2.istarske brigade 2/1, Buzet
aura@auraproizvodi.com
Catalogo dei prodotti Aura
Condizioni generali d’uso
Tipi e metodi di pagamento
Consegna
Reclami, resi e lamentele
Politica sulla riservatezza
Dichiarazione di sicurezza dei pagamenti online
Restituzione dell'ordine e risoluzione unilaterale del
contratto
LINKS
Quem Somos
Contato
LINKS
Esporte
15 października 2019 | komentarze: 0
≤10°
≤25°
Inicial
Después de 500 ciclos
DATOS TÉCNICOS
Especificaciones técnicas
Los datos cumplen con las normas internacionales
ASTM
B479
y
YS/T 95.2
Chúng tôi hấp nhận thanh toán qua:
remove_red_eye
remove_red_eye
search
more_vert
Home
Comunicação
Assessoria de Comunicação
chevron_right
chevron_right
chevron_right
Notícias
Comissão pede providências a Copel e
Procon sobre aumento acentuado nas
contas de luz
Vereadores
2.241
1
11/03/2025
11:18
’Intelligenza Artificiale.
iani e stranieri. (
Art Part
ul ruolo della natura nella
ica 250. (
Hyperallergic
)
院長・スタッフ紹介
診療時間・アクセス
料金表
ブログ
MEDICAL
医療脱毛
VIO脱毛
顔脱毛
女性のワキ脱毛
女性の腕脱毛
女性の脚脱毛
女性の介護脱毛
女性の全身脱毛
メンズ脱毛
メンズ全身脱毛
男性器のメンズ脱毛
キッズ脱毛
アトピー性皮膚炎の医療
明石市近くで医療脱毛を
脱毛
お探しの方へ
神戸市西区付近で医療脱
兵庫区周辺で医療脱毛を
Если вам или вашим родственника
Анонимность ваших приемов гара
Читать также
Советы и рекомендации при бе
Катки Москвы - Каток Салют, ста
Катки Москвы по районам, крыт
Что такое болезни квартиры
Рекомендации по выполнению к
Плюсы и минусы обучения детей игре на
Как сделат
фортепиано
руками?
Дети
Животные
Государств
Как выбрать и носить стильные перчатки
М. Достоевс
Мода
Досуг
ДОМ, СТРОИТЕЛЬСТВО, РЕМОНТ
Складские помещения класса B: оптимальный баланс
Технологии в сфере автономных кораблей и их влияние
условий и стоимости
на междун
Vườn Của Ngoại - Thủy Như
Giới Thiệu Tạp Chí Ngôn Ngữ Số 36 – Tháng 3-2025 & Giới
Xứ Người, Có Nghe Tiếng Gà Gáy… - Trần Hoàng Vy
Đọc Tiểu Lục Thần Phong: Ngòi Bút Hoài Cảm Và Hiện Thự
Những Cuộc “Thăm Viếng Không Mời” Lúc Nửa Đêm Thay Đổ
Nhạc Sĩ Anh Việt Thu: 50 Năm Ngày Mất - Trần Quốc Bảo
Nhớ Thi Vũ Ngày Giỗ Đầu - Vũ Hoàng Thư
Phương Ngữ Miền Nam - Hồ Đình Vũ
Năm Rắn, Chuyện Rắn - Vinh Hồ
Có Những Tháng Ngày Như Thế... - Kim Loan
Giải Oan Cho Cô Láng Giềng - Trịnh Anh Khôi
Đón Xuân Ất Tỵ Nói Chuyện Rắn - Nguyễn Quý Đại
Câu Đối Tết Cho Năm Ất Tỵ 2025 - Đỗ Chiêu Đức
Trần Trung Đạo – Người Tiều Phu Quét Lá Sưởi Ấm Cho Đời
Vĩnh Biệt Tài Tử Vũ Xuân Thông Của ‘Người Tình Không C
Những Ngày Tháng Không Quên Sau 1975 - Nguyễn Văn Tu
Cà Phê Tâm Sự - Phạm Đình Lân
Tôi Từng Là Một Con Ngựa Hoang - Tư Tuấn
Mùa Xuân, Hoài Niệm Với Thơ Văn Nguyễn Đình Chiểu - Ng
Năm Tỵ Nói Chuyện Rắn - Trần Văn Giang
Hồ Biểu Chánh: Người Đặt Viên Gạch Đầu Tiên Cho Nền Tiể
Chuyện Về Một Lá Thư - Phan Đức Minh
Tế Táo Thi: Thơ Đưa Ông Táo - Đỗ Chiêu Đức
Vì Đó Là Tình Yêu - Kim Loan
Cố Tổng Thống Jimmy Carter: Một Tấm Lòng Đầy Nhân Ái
***
Problem details: Reproduce the listing above word for word, from its first line through the line containing "Có Những Tháng Ngày Như Thế... - Kim Loan", with both of those lines included.

Expected output:
2.istarske brigade 2/1, Buzet
aura@auraproizvodi.com
Catalogo dei prodotti Aura
Condizioni generali d’uso
Tipi e metodi di pagamento
Consegna
Reclami, resi e lamentele
Politica sulla riservatezza
Dichiarazione di sicurezza dei pagamenti online
Restituzione dell'ordine e risoluzione unilaterale del
contratto
LINKS
Quem Somos
Contato
LINKS
Esporte
15 października 2019 | komentarze: 0
≤10°
≤25°
Inicial
Después de 500 ciclos
DATOS TÉCNICOS
Especificaciones técnicas
Los datos cumplen con las normas internacionales
ASTM
B479
y
YS/T 95.2
Chúng tôi hấp nhận thanh toán qua:
remove_red_eye
remove_red_eye
search
more_vert
Home
Comunicação
Assessoria de Comunicação
chevron_right
chevron_right
chevron_right
Notícias
Comissão pede providências a Copel e
Procon sobre aumento acentuado nas
contas de luz
Vereadores
2.241
1
11/03/2025
11:18
’Intelligenza Artificiale.
iani e stranieri. (
Art Part
ul ruolo della natura nella
ica 250. (
Hyperallergic
)
院長・スタッフ紹介
診療時間・アクセス
料金表
ブログ
MEDICAL
医療脱毛
VIO脱毛
顔脱毛
女性のワキ脱毛
女性の腕脱毛
女性の脚脱毛
女性の介護脱毛
女性の全身脱毛
メンズ脱毛
メンズ全身脱毛
男性器のメンズ脱毛
キッズ脱毛
アトピー性皮膚炎の医療
明石市近くで医療脱毛を
脱毛
お探しの方へ
神戸市西区付近で医療脱
兵庫区周辺で医療脱毛を
Если вам или вашим родственника
Анонимность ваших приемов гара
Читать также
Советы и рекомендации при бе
Катки Москвы - Каток Салют, ста
Катки Москвы по районам, крыт
Что такое болезни квартиры
Рекомендации по выполнению к
Плюсы и минусы обучения детей игре на
Как сделат
фортепиано
руками?
Дети
Животные
Государств
Как выбрать и носить стильные перчатки
М. Достоевс
Мода
Досуг
ДОМ, СТРОИТЕЛЬСТВО, РЕМОНТ
Складские помещения класса B: оптимальный баланс
Технологии в сфере автономных кораблей и их влияние
условий и стоимости
на междун
Vườn Của Ngoại - Thủy Như
Giới Thiệu Tạp Chí Ngôn Ngữ Số 36 – Tháng 3-2025 & Giới
Xứ Người, Có Nghe Tiếng Gà Gáy… - Trần Hoàng Vy
Đọc Tiểu Lục Thần Phong: Ngòi Bút Hoài Cảm Và Hiện Thự
Những Cuộc “Thăm Viếng Không Mời” Lúc Nửa Đêm Thay Đổ
Nhạc Sĩ Anh Việt Thu: 50 Năm Ngày Mất - Trần Quốc Bảo
Nhớ Thi Vũ Ngày Giỗ Đầu - Vũ Hoàng Thư
Phương Ngữ Miền Nam - Hồ Đình Vũ
Năm Rắn, Chuyện Rắn - Vinh Hồ
Có Những Tháng Ngày Như Thế... - Kim Loan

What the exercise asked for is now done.